In 2022, the two entrepreneurs refreshed their 54 East store by closing Old East Tavern in July and reopening the space in September as NoDa, strengthening their relationship with NoDa Brewing Co. in Charlotte, which dates to their Bottle Rev days.
The NoDa tapas bar pairs beverages with small plates of clams in cream sauce, spicy beef Cuban frita, bean tartine with chipotle ricotta and Cornish game hens with slaw. Save room for espresso cake. Everything is made in house from local ingredients.
1118 Environ Way
After Tamara Lackey closed Coco Bean in the 54 East complex in 2021 to move the coffee shop to Glen Lennox, Julie Paddison ’90 (’92 BSN) and Lewis Hendricks recognized a new business opportunity. They already operated what was then Old East Tavern next door, and Paddison volunteered at an animal rescue nonprofit Lackey ran. Paddison and Hendricks negotiated to take over the space for a different coffee-shop concept.
In early 2022, they opened Poplar Café (“As in Davie poplar,” Paddison said), a coffee shop with small conference rooms. Leveraging the demand for remote work, not to mention students working on group projects and seeking idea-collision spaces, Poplar Café has closed-door gathering spaces in addition to its open-seating coffee shop.
For sustenance, the café offers hot and cold drinks and house-made baked goods, with plans to serve lunch in coming months. The coffee comes from Carrboro Coffee Roasters.
1114 Environ Way
Notoriously drive-thru-unfriendly Chapel Hill now has its own Cook Out.
Cook Out founder Morris Reaves and his son Jeremy Reaves, the franchise’s CEO, bought the former Burger King on the corner of South Elliott Road and Fordham Boulevard in April for $2 million. After a makeover that included the installation of Carolina blue tables, the spot reopened in September as Cook Out, one of the franchise’s more than 250 outlets in 10 states.
The franchise has developed a passionate customer base. The menu features burgers and barbecue, hot dogs and corn dogs, chicken strips and cheese bites — and 40 flavors of milkshakes. Meals are ordered by “trays,” combos that can be, mathematically speaking, customized in 54,000 ways.
Because a drive-thru had been approved and in operation on the site for years, Cook Out did not have to seek approval from Chapel Hill’s town council. Cook Out’s business model calls for a drive-thru that stays open late. The Chapel Hill store will close at 3 a.m.
450 S. Elliott Road
After more than a decade tucked in a nook in Carr Mill Mall, Carrboro Pizza Oven wiped down the counter one last time and turned out the lights for good. Jeff Mauldin owned the popular shop that did a brisk business selling traditional and innovative pizzas — Detroit-style and Grandma’s were fan favorites — made with locally sourced ingredients.

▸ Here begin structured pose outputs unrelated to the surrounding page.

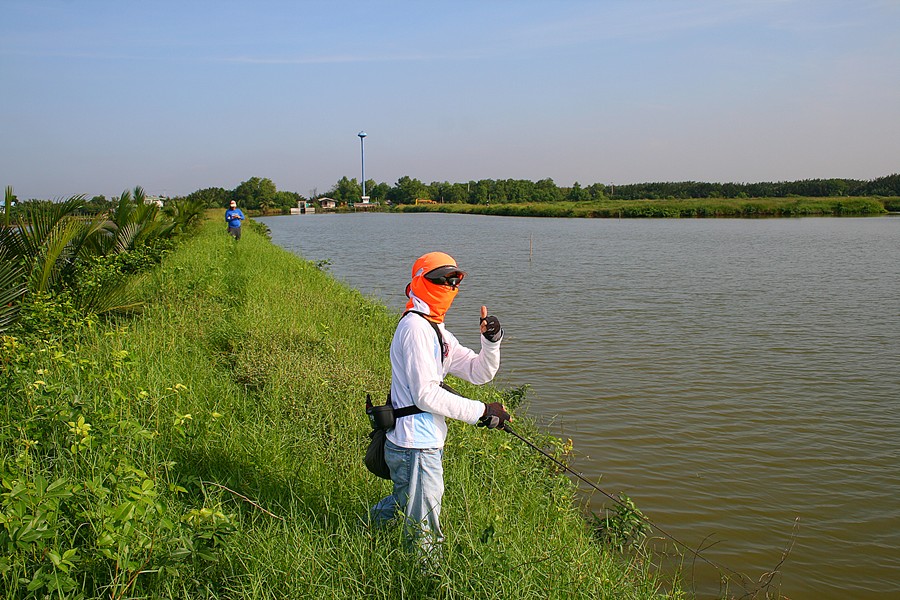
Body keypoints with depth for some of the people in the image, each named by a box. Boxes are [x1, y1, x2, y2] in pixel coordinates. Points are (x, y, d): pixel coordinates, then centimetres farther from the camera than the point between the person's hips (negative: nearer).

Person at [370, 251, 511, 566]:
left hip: (427, 443, 10)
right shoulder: (415, 327, -15)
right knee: (424, 537, 1)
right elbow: (426, 394, -22)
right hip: (416, 447, -10)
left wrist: (492, 341, -7)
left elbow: (479, 373, 12)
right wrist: (481, 412, -18)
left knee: (403, 502, 30)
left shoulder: (438, 332, 16)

When the Mauldin family moved to Southern California earlier in the year and he was unable to find a buyer for the thriving shop, Mauldin tried managing it remotely. But running the day-to-day operation from nearly 2,700 miles away just was not feasible.
On Aug. 20, Mauldin posted a notice on the restaurant’s website that the pizza oven had run out of time, and he would close the store permanently at the end of the night. His lease ended Aug. 31, and he was not able to work out an arrangement with the landlord to move forward. For many local households, pizza night just won’t be the same.